=== Data section ===
>>>

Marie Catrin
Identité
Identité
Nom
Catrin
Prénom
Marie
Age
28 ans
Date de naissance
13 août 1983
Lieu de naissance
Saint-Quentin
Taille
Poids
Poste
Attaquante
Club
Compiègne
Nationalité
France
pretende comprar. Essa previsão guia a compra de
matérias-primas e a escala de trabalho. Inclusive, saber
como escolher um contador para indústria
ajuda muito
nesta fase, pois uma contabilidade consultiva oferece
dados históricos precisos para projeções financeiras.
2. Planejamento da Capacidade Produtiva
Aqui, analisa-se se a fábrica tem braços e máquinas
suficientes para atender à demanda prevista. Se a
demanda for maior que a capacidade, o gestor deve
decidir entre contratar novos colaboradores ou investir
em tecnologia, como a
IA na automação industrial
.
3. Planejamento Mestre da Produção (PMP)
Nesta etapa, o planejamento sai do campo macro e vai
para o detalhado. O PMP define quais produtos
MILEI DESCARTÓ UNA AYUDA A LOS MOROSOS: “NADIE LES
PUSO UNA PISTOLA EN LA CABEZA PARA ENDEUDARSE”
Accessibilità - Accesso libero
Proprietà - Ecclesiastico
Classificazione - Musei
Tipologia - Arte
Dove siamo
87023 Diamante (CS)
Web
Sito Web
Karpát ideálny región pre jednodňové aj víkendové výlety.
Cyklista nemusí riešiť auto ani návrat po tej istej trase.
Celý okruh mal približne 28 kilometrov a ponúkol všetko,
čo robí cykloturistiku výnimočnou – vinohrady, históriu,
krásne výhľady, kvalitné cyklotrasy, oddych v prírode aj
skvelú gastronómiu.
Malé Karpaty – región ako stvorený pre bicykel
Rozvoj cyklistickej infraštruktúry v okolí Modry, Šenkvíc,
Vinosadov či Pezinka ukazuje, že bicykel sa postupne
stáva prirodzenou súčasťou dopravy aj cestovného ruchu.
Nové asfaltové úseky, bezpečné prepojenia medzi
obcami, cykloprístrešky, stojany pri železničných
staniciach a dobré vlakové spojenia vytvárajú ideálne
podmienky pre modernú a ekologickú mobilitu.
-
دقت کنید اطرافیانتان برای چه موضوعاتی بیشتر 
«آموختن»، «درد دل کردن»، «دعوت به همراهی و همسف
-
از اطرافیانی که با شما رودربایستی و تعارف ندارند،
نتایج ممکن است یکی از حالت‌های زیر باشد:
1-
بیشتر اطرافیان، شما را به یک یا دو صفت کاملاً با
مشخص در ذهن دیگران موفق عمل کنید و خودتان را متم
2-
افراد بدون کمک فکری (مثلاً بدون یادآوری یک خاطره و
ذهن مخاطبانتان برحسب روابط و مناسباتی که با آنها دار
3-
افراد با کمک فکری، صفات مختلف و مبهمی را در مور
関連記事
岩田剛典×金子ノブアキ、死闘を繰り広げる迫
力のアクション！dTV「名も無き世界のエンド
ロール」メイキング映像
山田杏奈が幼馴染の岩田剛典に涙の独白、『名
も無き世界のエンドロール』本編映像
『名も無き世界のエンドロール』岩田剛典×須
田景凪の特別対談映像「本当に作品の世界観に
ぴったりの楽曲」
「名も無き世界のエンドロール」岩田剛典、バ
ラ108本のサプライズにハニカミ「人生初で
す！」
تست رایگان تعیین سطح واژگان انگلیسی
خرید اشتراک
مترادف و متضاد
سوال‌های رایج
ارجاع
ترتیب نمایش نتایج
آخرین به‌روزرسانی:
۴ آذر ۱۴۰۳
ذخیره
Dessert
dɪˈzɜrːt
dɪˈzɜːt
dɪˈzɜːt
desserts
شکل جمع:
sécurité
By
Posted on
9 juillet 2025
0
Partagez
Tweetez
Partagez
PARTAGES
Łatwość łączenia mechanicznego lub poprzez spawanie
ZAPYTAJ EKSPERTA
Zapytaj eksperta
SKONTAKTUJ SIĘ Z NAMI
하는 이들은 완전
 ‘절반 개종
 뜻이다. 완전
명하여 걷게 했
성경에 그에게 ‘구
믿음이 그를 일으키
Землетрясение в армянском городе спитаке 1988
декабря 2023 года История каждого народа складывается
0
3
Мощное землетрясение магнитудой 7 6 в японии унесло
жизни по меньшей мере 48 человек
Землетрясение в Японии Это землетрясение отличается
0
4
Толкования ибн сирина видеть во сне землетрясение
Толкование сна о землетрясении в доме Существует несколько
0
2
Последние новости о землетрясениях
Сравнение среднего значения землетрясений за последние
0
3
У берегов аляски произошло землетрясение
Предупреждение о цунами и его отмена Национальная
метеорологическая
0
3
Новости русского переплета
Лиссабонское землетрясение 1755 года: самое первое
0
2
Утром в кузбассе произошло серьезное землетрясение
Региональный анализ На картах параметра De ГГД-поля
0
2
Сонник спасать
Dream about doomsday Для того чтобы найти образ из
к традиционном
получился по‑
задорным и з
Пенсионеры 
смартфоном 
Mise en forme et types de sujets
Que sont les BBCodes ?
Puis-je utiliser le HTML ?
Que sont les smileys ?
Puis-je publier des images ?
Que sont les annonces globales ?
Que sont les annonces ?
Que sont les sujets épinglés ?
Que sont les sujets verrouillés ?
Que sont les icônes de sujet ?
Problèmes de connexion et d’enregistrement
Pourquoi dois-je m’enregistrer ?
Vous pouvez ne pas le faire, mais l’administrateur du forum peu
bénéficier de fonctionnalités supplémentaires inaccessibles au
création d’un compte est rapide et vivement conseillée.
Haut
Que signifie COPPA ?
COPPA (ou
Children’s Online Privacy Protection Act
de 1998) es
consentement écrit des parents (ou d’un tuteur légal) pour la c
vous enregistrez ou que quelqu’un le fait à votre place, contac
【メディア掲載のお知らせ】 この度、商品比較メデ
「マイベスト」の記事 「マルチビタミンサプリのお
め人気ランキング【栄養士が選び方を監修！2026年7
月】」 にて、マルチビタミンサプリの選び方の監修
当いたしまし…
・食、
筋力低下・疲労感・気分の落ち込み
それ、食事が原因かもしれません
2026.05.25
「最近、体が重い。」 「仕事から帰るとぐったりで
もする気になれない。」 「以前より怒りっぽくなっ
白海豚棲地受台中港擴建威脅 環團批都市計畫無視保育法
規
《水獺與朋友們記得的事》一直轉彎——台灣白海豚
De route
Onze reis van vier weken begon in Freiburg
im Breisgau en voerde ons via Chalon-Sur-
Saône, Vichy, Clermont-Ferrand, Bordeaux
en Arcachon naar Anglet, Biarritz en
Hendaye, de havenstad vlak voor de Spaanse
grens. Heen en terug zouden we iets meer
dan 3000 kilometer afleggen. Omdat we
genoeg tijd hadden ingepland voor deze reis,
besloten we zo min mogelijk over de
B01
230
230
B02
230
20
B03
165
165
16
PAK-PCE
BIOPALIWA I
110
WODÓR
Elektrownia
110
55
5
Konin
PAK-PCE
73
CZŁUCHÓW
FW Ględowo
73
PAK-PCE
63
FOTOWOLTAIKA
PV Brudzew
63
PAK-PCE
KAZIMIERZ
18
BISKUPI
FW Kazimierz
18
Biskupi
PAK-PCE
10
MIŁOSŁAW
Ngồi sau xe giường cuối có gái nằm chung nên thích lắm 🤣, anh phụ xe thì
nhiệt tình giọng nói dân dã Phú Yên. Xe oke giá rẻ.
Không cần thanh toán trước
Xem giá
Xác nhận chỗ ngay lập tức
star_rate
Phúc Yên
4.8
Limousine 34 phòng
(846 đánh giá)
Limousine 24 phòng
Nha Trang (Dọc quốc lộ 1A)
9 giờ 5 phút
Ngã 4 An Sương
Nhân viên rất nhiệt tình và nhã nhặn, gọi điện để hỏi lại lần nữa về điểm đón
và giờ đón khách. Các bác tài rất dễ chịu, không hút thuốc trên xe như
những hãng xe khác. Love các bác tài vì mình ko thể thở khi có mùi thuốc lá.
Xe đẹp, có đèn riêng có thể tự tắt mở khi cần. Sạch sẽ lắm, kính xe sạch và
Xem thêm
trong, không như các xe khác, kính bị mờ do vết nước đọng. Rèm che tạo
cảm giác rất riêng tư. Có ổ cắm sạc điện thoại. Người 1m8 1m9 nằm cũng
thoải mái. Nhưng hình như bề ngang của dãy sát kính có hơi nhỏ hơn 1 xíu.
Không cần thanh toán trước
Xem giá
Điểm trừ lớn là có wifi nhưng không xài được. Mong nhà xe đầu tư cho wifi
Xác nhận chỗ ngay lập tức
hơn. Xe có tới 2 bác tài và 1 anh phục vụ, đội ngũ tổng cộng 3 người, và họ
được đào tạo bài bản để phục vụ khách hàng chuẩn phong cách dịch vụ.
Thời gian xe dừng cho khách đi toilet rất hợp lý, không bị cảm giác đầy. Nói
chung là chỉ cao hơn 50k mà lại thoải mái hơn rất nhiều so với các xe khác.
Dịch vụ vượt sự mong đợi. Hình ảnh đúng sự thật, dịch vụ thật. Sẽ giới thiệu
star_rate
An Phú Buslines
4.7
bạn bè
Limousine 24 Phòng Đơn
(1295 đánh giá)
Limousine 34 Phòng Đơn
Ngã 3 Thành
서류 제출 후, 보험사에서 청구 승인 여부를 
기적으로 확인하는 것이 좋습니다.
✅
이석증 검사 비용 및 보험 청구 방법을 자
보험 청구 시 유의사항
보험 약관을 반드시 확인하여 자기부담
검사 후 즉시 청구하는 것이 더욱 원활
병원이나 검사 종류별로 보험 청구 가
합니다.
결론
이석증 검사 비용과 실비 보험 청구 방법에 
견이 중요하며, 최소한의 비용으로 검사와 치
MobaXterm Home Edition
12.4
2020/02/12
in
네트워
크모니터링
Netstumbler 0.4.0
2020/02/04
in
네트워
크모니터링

<<<

=== Task statement ===
In the listing above, start at the line with "para o detalhado. O PMP define quais produtos", go on through the line with "Cyklista nemusí riešiť", and copy each of those lines exactly; leave out all the rest.

=== Problem solution ===
para o detalhado. O PMP define quais produtos
MILEI DESCARTÓ UNA AYUDA A LOS MOROSOS: “NADIE LES
PUSO UNA PISTOLA EN LA CABEZA PARA ENDEUDARSE”
Accessibilità - Accesso libero
Proprietà - Ecclesiastico
Classificazione - Musei
Tipologia - Arte
Dove siamo
87023 Diamante (CS)
Web
Sito Web
Karpát ideálny región pre jednodňové aj víkendové výlety.
Cyklista nemusí riešiť auto ani návrat po tej istej trase.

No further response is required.